Monday 22 November 2010

Last nights nightmare.

When you dream and the dreams turn into nightmares on a regular basis it really does affect you and your day . Last nights nightmare was becoming unemployed at the age of 46 in the middle of a global recession and feeling like a complete failure and a let down to family and friends. I have strived all me life for success but it always knocked on someone elses door and bypassed me so I was quite happy to say goodbye to responsibility and take a back seat when it came to anything that needed an individual to make an executive decision about. What the future holds "God" only knows but I will have my parents support no matter how much they try to hide their disappointment. I am anything but a criminal, never ever brought police to my parents door as a child, never stole and was raised to be kind to others and respect your elders.

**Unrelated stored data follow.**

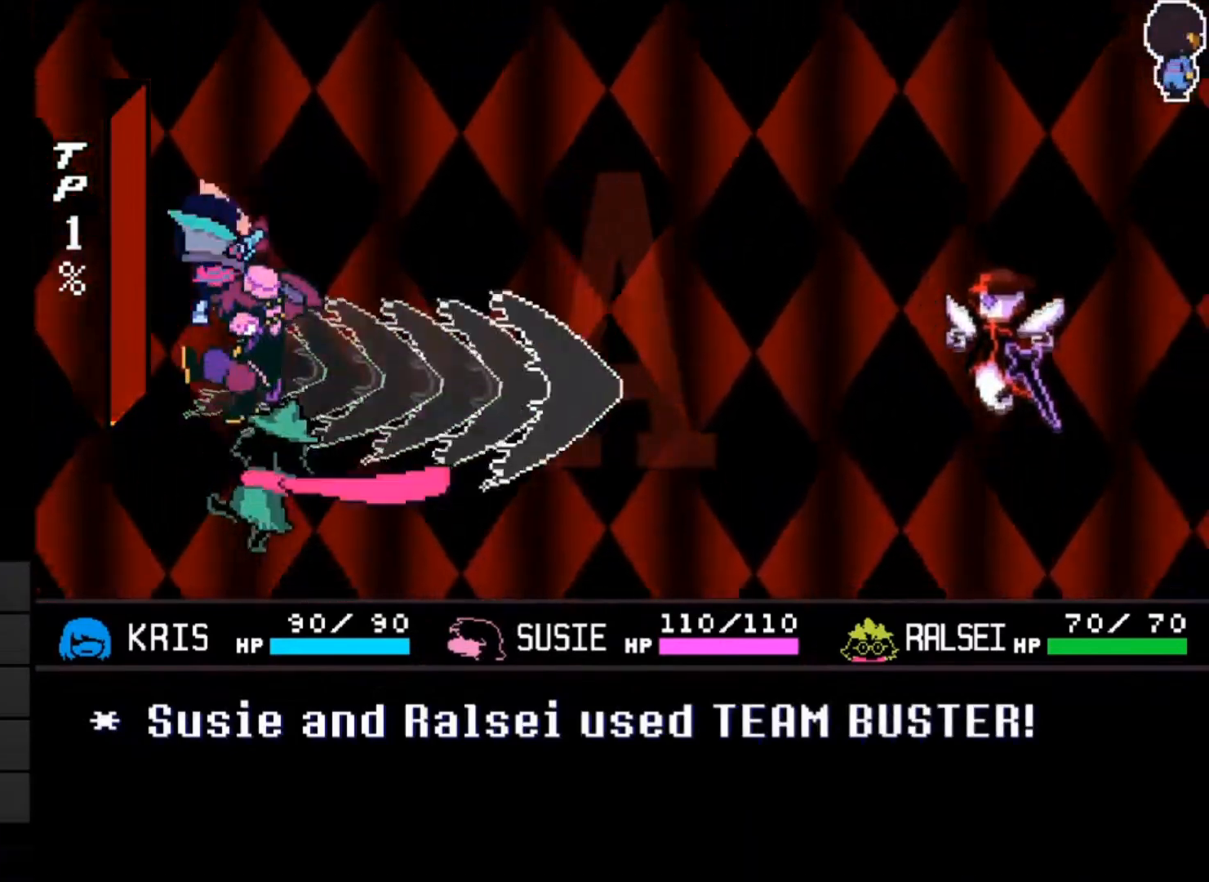
{"keys": [], "events": []}
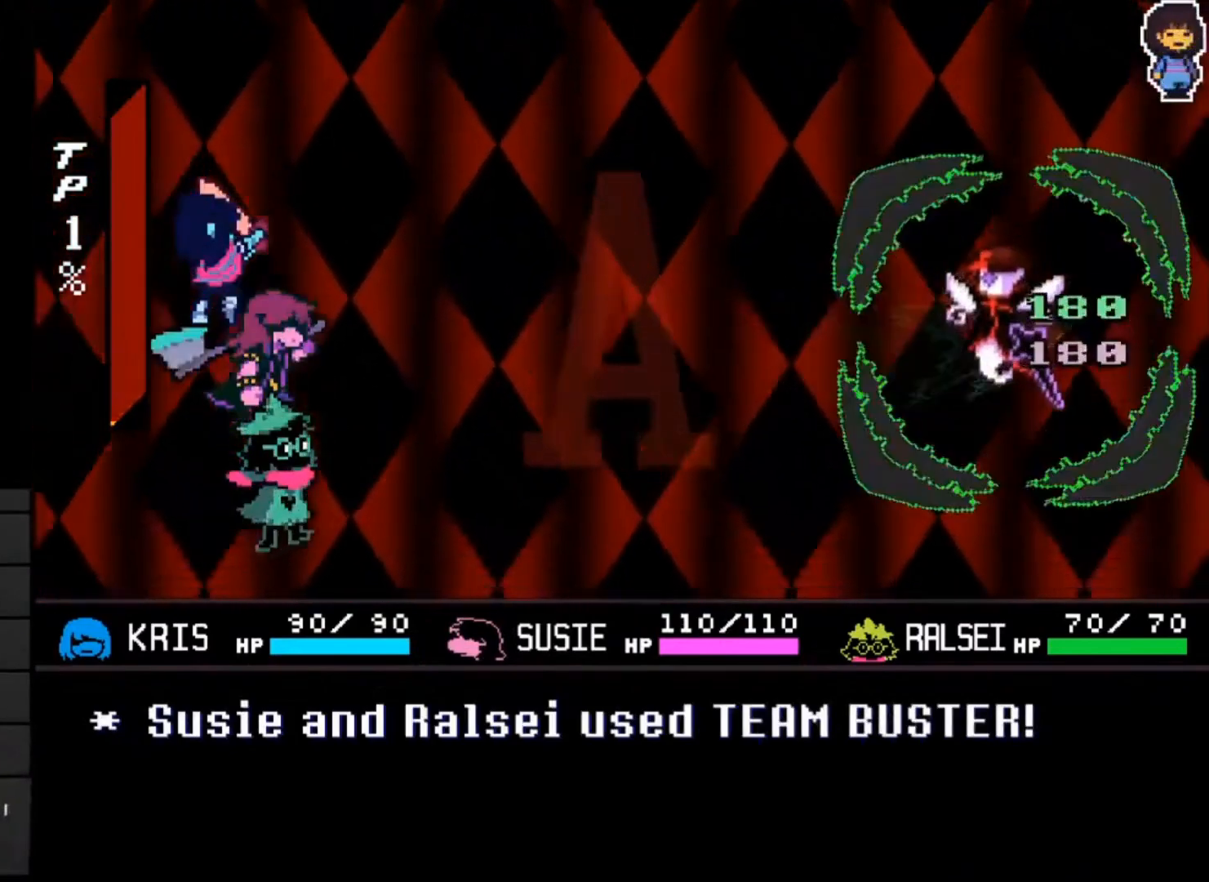
{"keys": [], "events": [[200, "z", "down"], [233, "z", "up"]]}
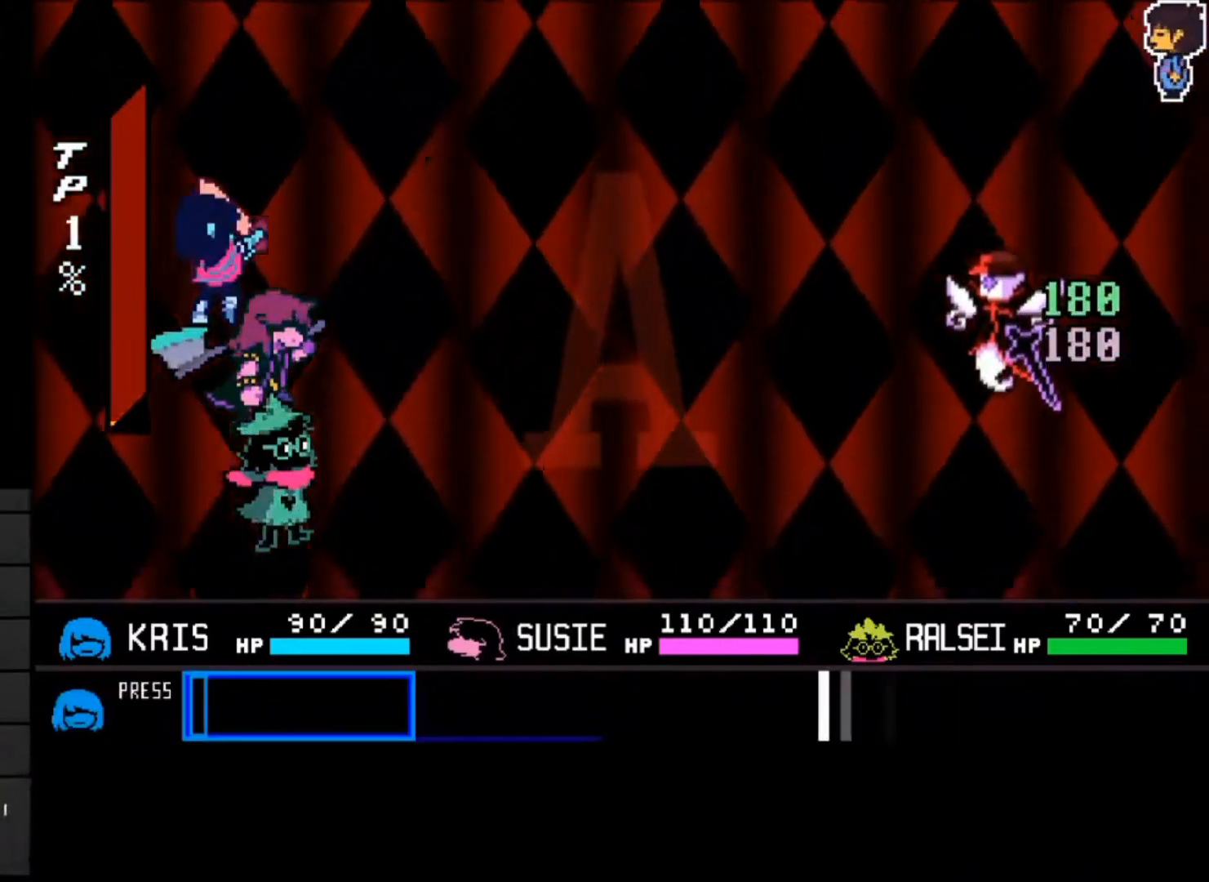
{"keys": [], "events": []}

We all have fall outs with friends and I have had my fair share of those, I cannot believe I fell out with some of my best friends in a way that would seem to come from a person possessed, not that i am but the diabetes mixed with stress can alter a persons persona and way of thinking, it can also make you behave in a way completely out of character and when the doctor confirmed this last week it dotted the i's and crossed the t's and explained a lot to me which has left me in shock. I have been advised that diabetes is very very hard to control when crossing major time zones and having disrupted sleep patterns as it affects the times of medication. I just hope others will understand this and know I have the condition all under control and would love to get my life back now and return to his things were, I want 2011 to Neva happy, healthy, stress free year.